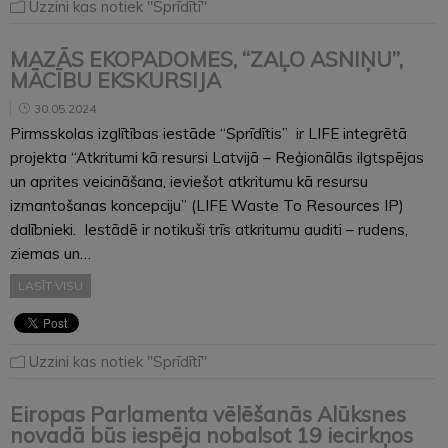
Uzzini kas notiek "Sprīdītī"
MAZĀS EKOPADOMES, “ZAĻO ASNIŅU”,
MĀCĪBU EKSKURSIJA
30.05.2024
Pirmsskolas izglītības iestāde “Sprīdītis” ir LIFE integrētā
projekta “Atkritumi kā resursi Latvijā – Reģionālās ilgtspējas
un aprites veicināšana, ieviešot atkritumu kā resursu
izmantošanas koncepciju” (LIFE Waste To Resources IP)
dalībnieki. Iestādē ir notikuši trīs atkritumu auditi – rudens,
ziemas un…
LASĪT VISU
Uzzini kas notiek "Sprīdītī"
Eiropas Parlamenta vēlēšanās Alūksnes
novadā būs iespēja nobalsot 19 iecirkņos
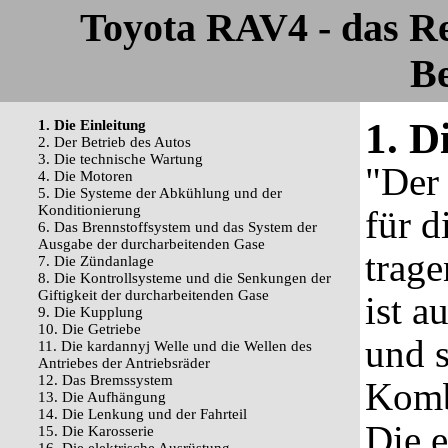
Toyota RAV4 - das R
Be
1. D
1. Die Einleitung
2. Der Betrieb des Autos
3. Die technische Wartung
"Der
4. Die Motoren
5. Die Systeme der Abkühlung und der
Konditionierung
für d
6. Das Brennstoffsystem und das System der
Ausgabe der durcharbeitenden Gase
trag
7. Die Zündanlage
8. Die Kontrollsysteme und die Senkungen der
Giftigkeit der durcharbeitenden Gase
ist a
9. Die Kupplung
10. Die Getriebe
und s
11. Die kardannyj Welle und die Wellen des
Antriebes der Antriebsräder
12. Das Bremssystem
Komb
13. Die Aufhängung
14. Die Lenkung und der Fahrteil
Die e
15. Die Karosserie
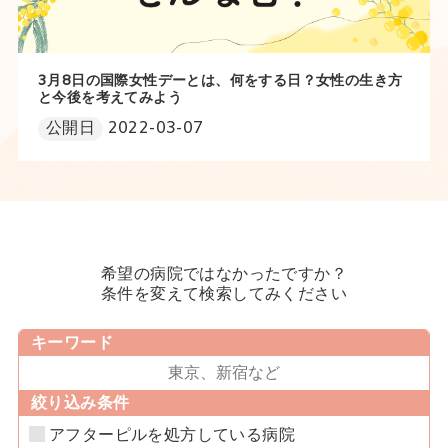
3月8日の国際女性デーとは、何をする日？女性の生き方
と今後を考えてみよう
公開日
2022-03-07
希望の病院ではなかったですか？
条件を変えて検索してみください
キーワード
絞り込み条件
アフターピルを処方している病院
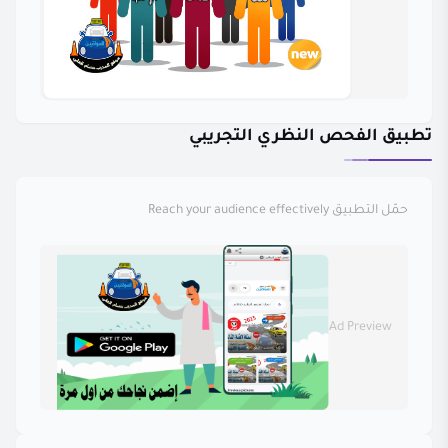
تطبيق الفحص النظري التجريبي
حمّل التطبيق
Reach your audience effectively
Ad Preview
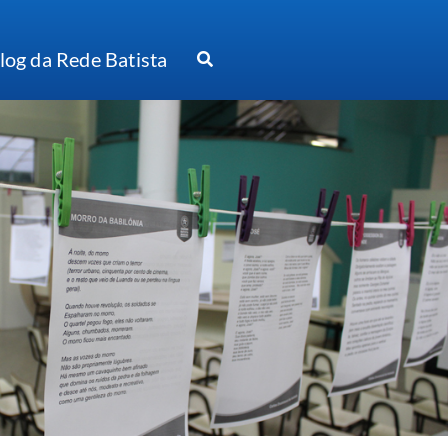
log da Rede Batista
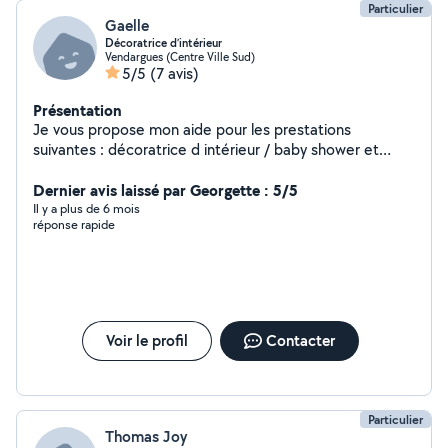
Particulier
Gaelle
Décoratrice d’intérieur
Vendargues (Centre Ville Sud)
5/5
(7 avis)
Présentation
Je vous propose mon aide pour les prestations
suivantes : décoratrice d intérieur / baby shower et
mariage . Ainsi que les services à la personnes / baby
sitting. Grâce à mes expériences professionnelles et
Dernier avis laissé par Georgette : 5/5
personnelles je me suis formée , performante et
Il y a plus de 6 mois
réponse rapide
dynamique , n hésiter pas à me contacter.
Voir le profil
Contacter
Particulier
Thomas Joy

Task instructions:
When you return the listing, keep it exact and omit any pictures it holds.

Answer space:
Uzzini kas notiek "Sprīdītī"
MAZĀS EKOPADOMES, “ZAĻO ASNIŅU”,
MĀCĪBU EKSKURSIJA
30.05.2024
Pirmsskolas izglītības iestāde “Sprīdītis” ir LIFE integrētā
projekta “Atkritumi kā resursi Latvijā – Reģionālās ilgtspējas
un aprites veicināšana, ieviešot atkritumu kā resursu
izmantošanas koncepciju” (LIFE Waste To Resources IP)
dalībnieki. Iestādē ir notikuši trīs atkritumu auditi – rudens,
ziemas un…
LASĪT VISU
Uzzini kas notiek "Sprīdītī"
Eiropas Parlamenta vēlēšanās Alūksnes
novadā būs iespēja nobalsot 19 iecirkņos
Toyota RAV4 - das R
Be
1. D
1. Die Einleitung
2. Der Betrieb des Autos
3. Die technische Wartung
"Der
4. Die Motoren
5. Die Systeme der Abkühlung und der
Konditionierung
für d
6. Das Brennstoffsystem und das System der
Ausgabe der durcharbeitenden Gase
trag
7. Die Zündanlage
8. Die Kontrollsysteme und die Senkungen der
Giftigkeit der durcharbeitenden Gase
ist a
9. Die Kupplung
10. Die Getriebe
und s
11. Die kardannyj Welle und die Wellen des
Antriebes der Antriebsräder
12. Das Bremssystem
Komb
13. Die Aufhängung
14. Die Lenkung und der Fahrteil
Die e
15. Die Karosserie
3月8日の国際女性デーとは、何をする日？女性の生き方
と今後を考えてみよう
公開日
2022-03-07
希望の病院ではなかったですか？
条件を変えて検索してみください
キーワード
絞り込み条件
アフターピルを処方している病院
تطبيق الفحص النظري التجريبي
حمّل التطبيق
Reach your audience effectively
Ad Preview
log da Rede Batista
Particulier
Gaelle
Décoratrice d’intérieur
Vendargues (Centre Ville Sud)
5/5
(7 avis)
Présentation
Je vous propose mon aide pour les prestations
suivantes : décoratrice d intérieur / baby shower et
mariage . Ainsi que les services à la personnes / baby
sitting. Grâce à mes expériences professionnelles et
Dernier avis laissé par Georgette : 5/5
personnelles je me suis formée , performante et
Il y a plus de 6 mois
réponse rapide
dynamique , n hésiter pas à me contacter.
Voir le profil
Contacter
Particulier
Thomas Joy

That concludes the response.